(Records excerpted from a collection)
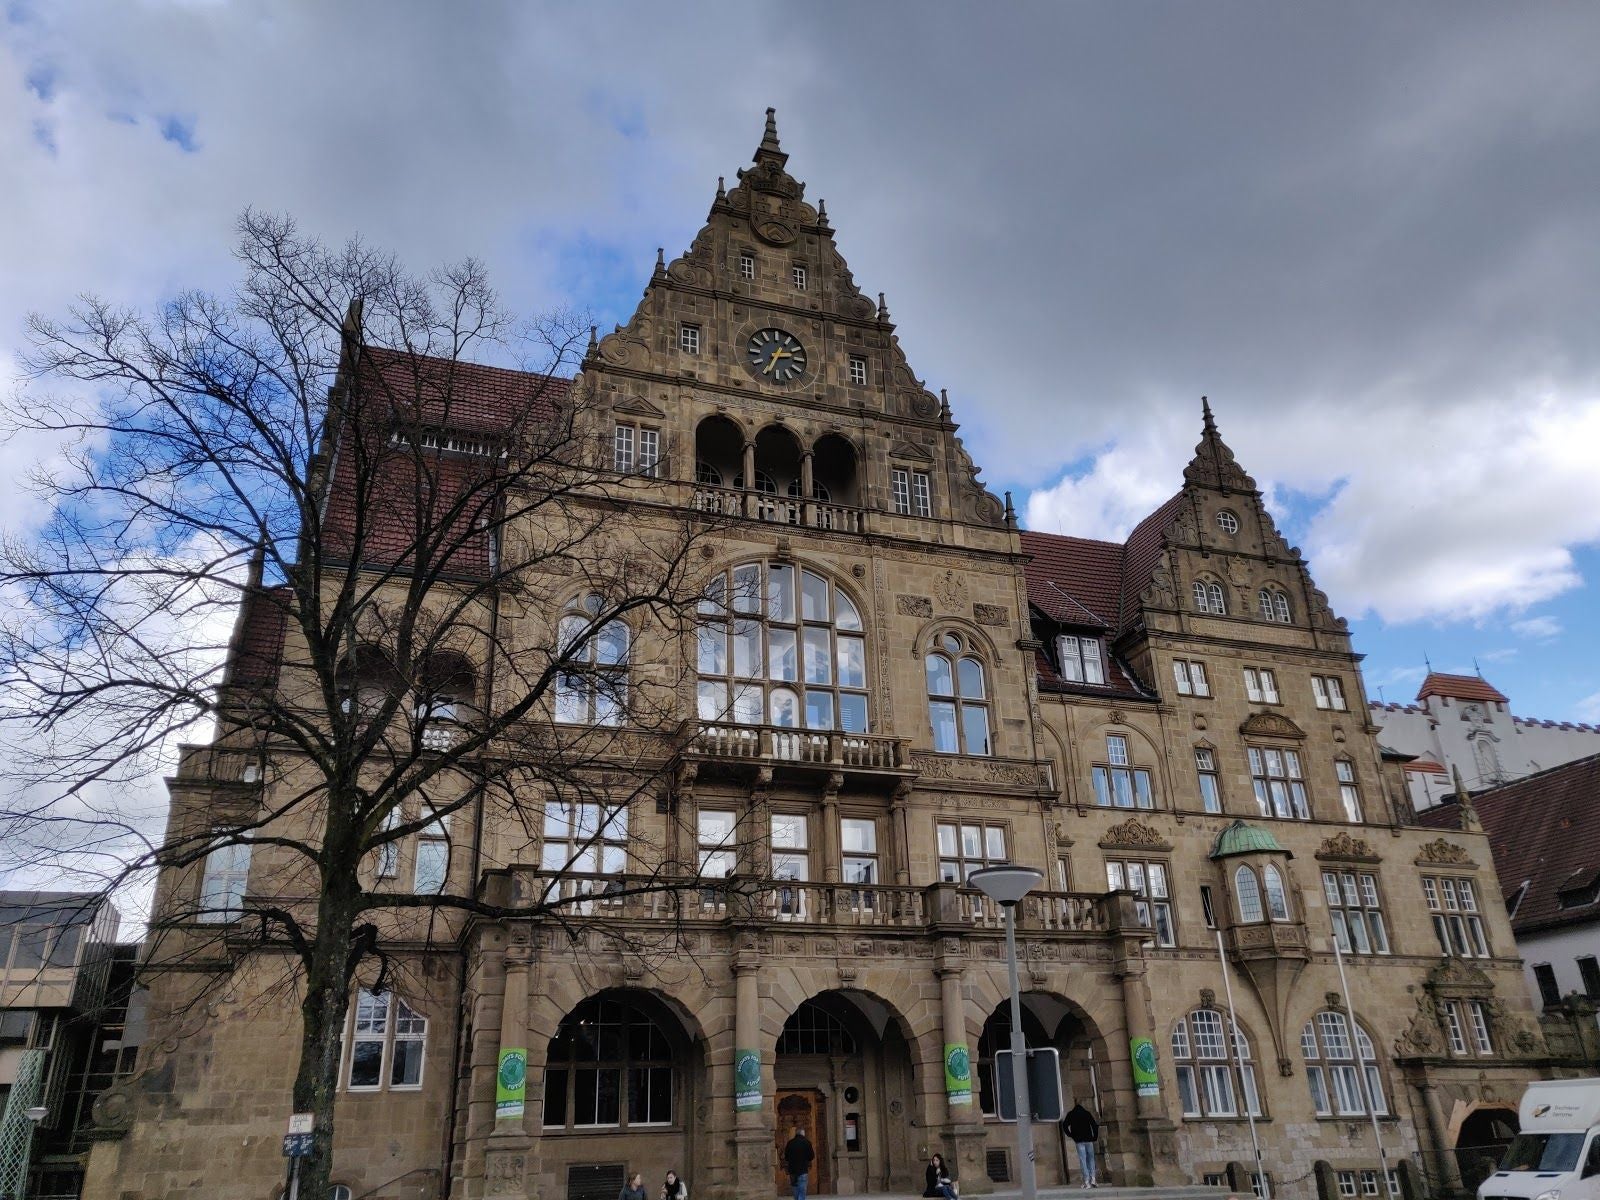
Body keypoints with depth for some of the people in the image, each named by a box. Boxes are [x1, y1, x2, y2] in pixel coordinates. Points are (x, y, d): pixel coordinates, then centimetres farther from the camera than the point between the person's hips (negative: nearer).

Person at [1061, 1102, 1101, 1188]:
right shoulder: (1087, 1113, 3)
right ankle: (1092, 1179, 4)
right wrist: (1095, 1137, 4)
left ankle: (1087, 1181, -6)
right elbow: (1095, 1125, -4)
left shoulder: (1071, 1114, 4)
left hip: (1079, 1140, -1)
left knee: (1083, 1160, 0)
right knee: (1091, 1159, 12)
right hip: (1088, 1140, 1)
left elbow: (1065, 1126, -4)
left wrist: (1070, 1135, 6)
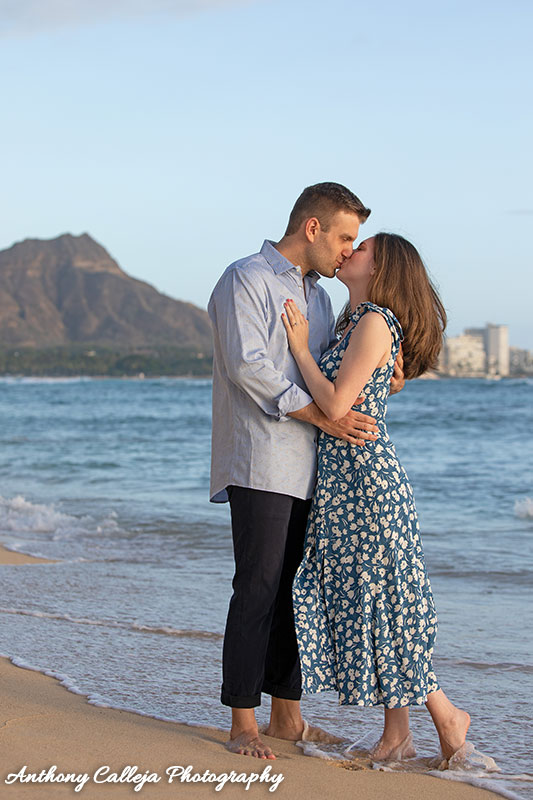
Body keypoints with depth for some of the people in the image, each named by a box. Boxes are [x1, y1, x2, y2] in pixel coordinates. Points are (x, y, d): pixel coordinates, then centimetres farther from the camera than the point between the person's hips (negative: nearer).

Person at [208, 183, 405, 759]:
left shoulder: (317, 295, 21)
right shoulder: (246, 280, -5)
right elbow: (249, 369, -16)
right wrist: (324, 417, -19)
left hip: (310, 469, 8)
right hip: (261, 465, -8)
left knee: (299, 589, 8)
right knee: (259, 589, -8)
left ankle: (286, 714, 15)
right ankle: (243, 723, -2)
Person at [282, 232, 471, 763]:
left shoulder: (375, 322, -13)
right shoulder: (359, 323, 16)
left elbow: (336, 404, -19)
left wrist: (300, 348, -10)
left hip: (364, 479, -10)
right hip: (344, 479, 10)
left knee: (377, 602, -3)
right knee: (359, 599, 9)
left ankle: (446, 714, 11)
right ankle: (397, 734, 13)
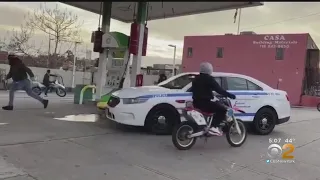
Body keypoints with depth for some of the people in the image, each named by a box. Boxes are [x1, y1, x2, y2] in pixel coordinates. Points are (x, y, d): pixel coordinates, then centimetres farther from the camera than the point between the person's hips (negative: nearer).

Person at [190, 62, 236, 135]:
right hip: (205, 102, -10)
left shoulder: (196, 78, 16)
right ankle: (214, 127, -17)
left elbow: (192, 89, 29)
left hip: (196, 102, 10)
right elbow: (219, 89, -15)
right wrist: (229, 95, -8)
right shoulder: (209, 78, -10)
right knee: (223, 109, -8)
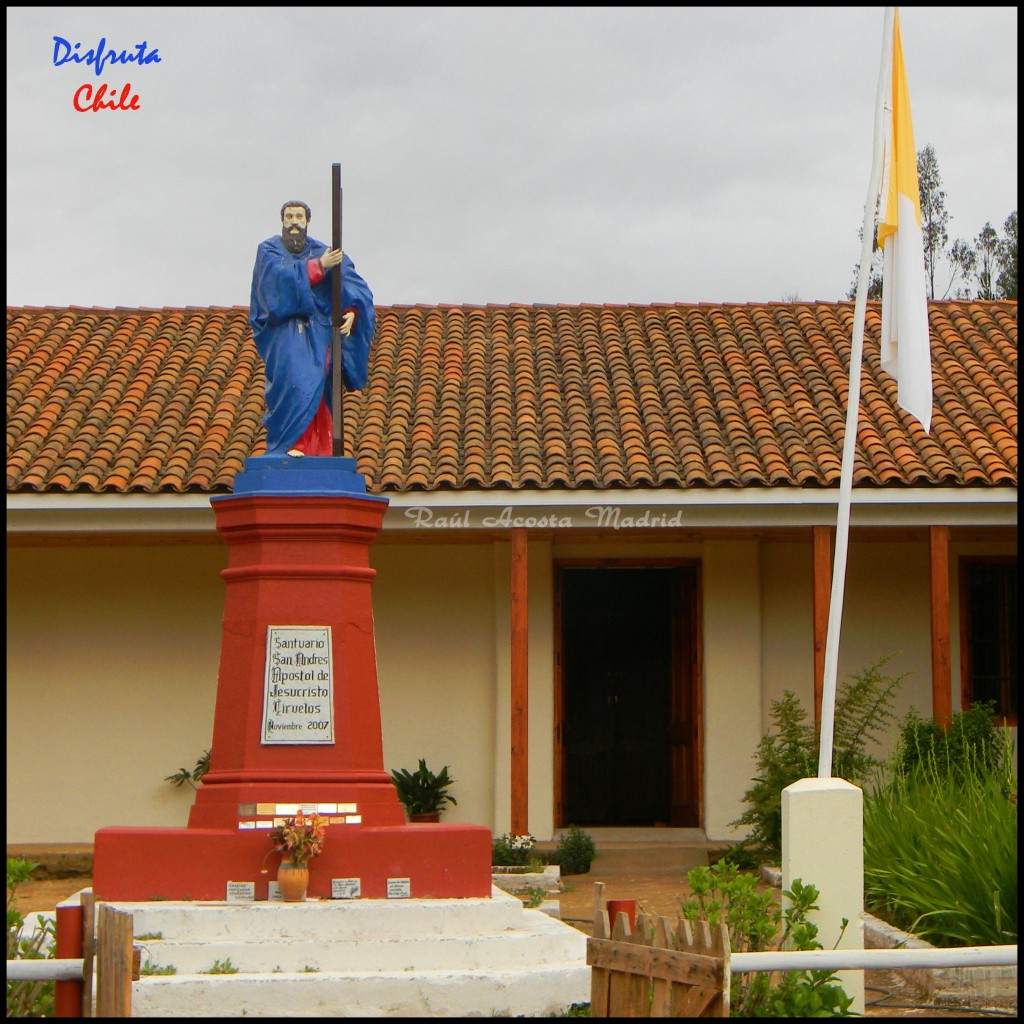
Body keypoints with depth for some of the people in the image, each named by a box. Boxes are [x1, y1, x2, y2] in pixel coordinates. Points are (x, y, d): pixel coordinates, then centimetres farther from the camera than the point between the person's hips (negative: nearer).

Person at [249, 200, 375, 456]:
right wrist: (319, 266, -17)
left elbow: (354, 286, 2)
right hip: (285, 328, -3)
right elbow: (282, 277, -13)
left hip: (318, 331, 3)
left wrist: (351, 312, -16)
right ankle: (291, 443, -26)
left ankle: (319, 449, -5)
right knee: (293, 380, -22)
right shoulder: (268, 250, 9)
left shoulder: (322, 251, 13)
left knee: (318, 388, -6)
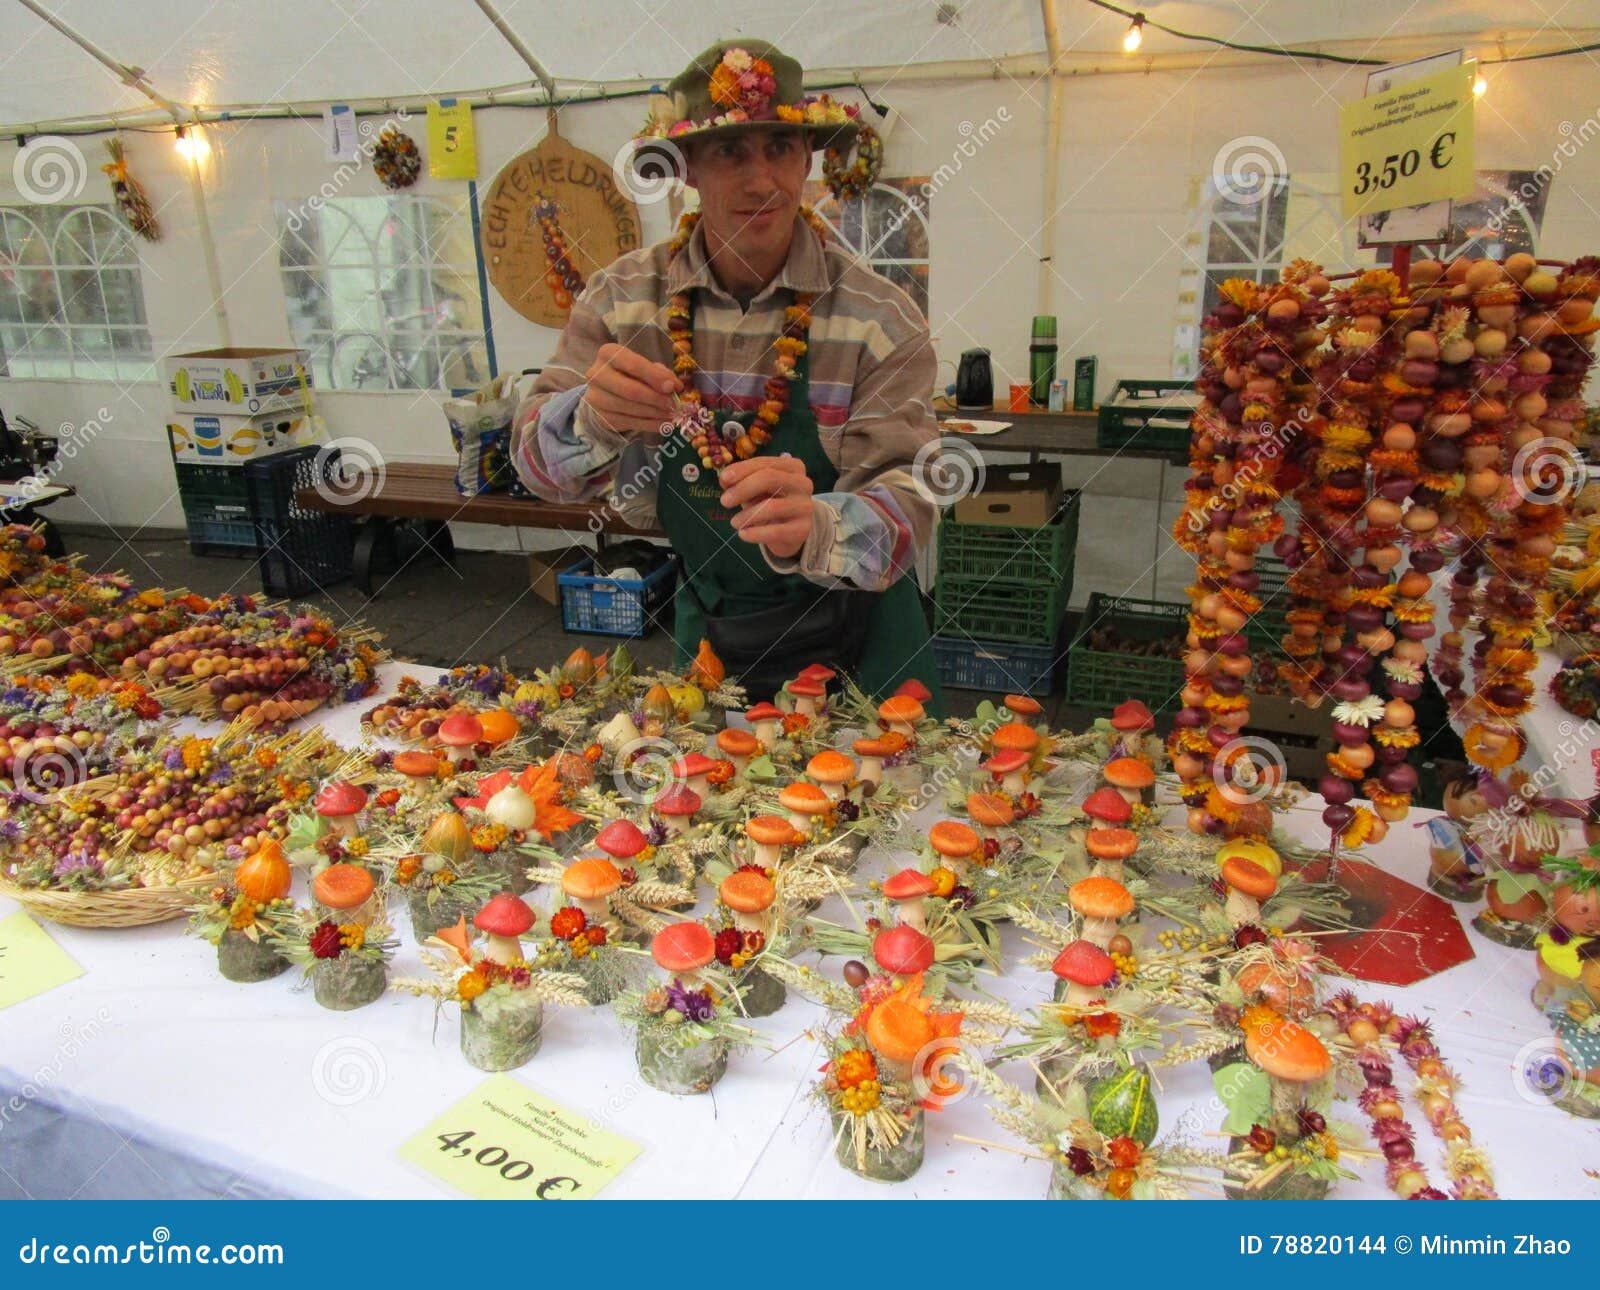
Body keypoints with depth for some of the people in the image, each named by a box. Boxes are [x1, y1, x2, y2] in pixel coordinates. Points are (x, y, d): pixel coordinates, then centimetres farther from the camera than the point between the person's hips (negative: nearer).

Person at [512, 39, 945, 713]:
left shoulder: (879, 316, -17)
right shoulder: (623, 297, -8)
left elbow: (906, 506, -24)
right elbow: (539, 462, -11)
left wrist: (812, 529, -47)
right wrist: (593, 420, -35)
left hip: (852, 637, -2)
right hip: (707, 626, 3)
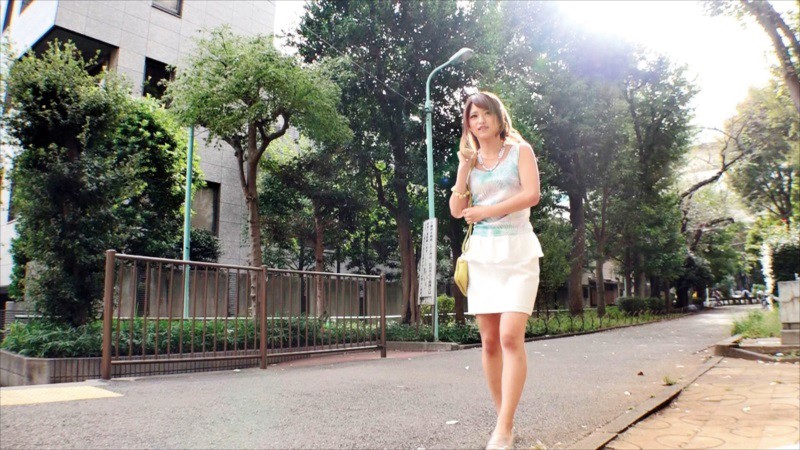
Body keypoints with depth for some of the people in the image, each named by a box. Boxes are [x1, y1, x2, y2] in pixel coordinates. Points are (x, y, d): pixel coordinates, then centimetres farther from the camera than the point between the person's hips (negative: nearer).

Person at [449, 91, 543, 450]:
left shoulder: (520, 150, 5)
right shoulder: (470, 160, 15)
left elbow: (532, 194, -10)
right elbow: (456, 210, 6)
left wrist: (484, 211, -7)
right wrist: (464, 167, -1)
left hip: (518, 251, -4)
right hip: (482, 254, 4)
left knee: (511, 336, -16)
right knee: (490, 341, 1)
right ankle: (503, 420, 13)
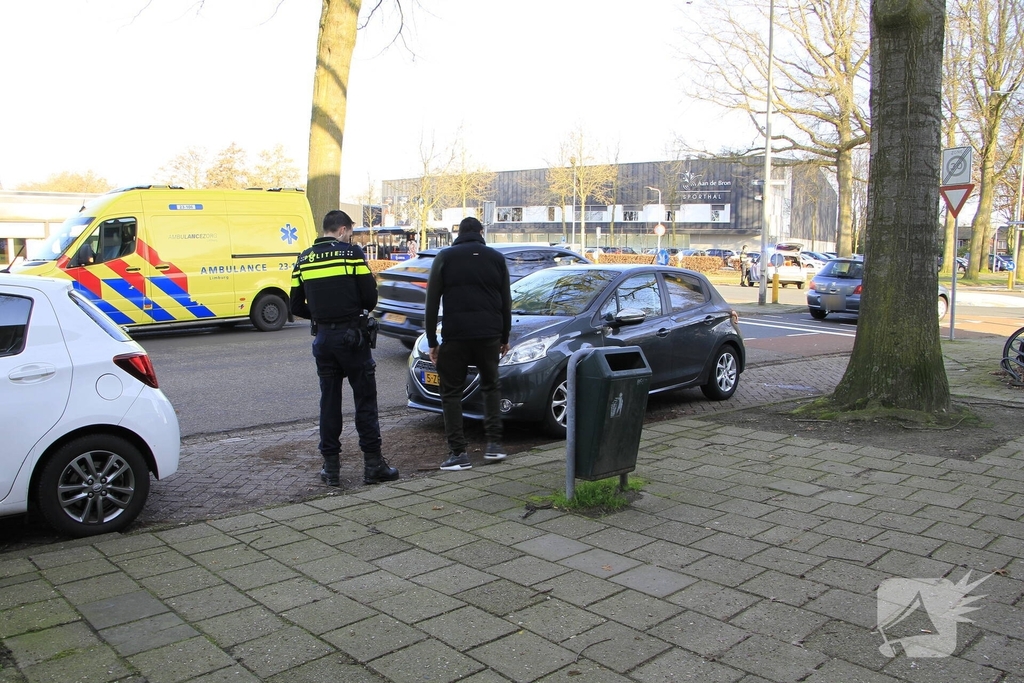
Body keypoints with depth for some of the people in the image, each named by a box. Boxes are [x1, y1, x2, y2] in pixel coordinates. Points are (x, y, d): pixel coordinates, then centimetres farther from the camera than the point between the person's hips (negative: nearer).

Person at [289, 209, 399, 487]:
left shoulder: (304, 260, 8)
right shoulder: (351, 252, -5)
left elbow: (297, 306, 9)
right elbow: (370, 296, -9)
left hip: (323, 337, 4)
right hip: (352, 336, -4)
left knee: (329, 401, 10)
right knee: (365, 400, 4)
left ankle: (331, 467, 13)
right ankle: (373, 463, 6)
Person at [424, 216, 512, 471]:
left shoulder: (445, 257, 4)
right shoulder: (496, 258, 10)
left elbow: (432, 303, 1)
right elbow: (506, 302, 13)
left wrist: (431, 341, 5)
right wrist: (504, 338, 22)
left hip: (455, 335, -2)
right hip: (489, 335, 3)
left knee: (451, 392, 6)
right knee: (491, 386, 20)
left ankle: (458, 453, 1)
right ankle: (493, 443, 13)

▶ Instructions for the task
Within the entries above, give again exactly the lines starting at the one that contains "right ankle: (291, 443, -26)" and ending at the one that contains "left shoulder: (304, 260, 8)", leaving out the pictures.

▶ Task solution
right ankle: (291, 443, -26)
left ankle: (319, 449, -5)
right knee: (293, 380, -22)
right shoulder: (268, 250, 9)
left shoulder: (322, 251, 13)
left knee: (318, 388, -6)
Body keypoints with depth for some of the people in the image, each named by a box. Boxes are [x1, y1, x2, y2] in pixel coordinates. Points are (x, y, d): pixel coordinates, then centimetres farther from the camera than the point between the person's hips (negative: nearer).

Person at [512, 39, 945, 713]:
left shoulder: (879, 316, -17)
right shoulder: (623, 297, -8)
left elbow: (906, 506, -24)
right elbow: (539, 462, -11)
left wrist: (812, 529, -47)
right wrist: (593, 420, -35)
left hip: (852, 637, -2)
right hip: (707, 626, 3)
Body keypoints with depth for some of the people in the image, each named by a box. Boxes are [x1, y1, x2, y2] in pixel coordinates. Points are (x, y, d): pixel coordinates, then centimetres farther from the camera than the point between the person's hips (negative: nearer).

Person at [449, 91, 543, 450]:
left shoulder: (520, 150, 5)
right shoulder: (470, 160, 15)
left elbow: (532, 194, -10)
right elbow: (456, 210, 6)
left wrist: (484, 211, -7)
right wrist: (464, 167, -1)
left hip: (518, 251, -4)
right hip: (482, 254, 4)
left knee: (511, 336, -16)
right knee: (490, 341, 1)
right ankle: (503, 420, 13)
Body keypoints with depth for some of the people in the image, each named by a box. Boxes are [x1, y1, x2, y2] in pixel coordinates. Points are (x, y, d): pixel coordinates, then centimetres farther from the camera than the point between the person's hips (negative: nearer).

Person at [289, 209, 399, 487]:
left shoulder: (304, 260, 8)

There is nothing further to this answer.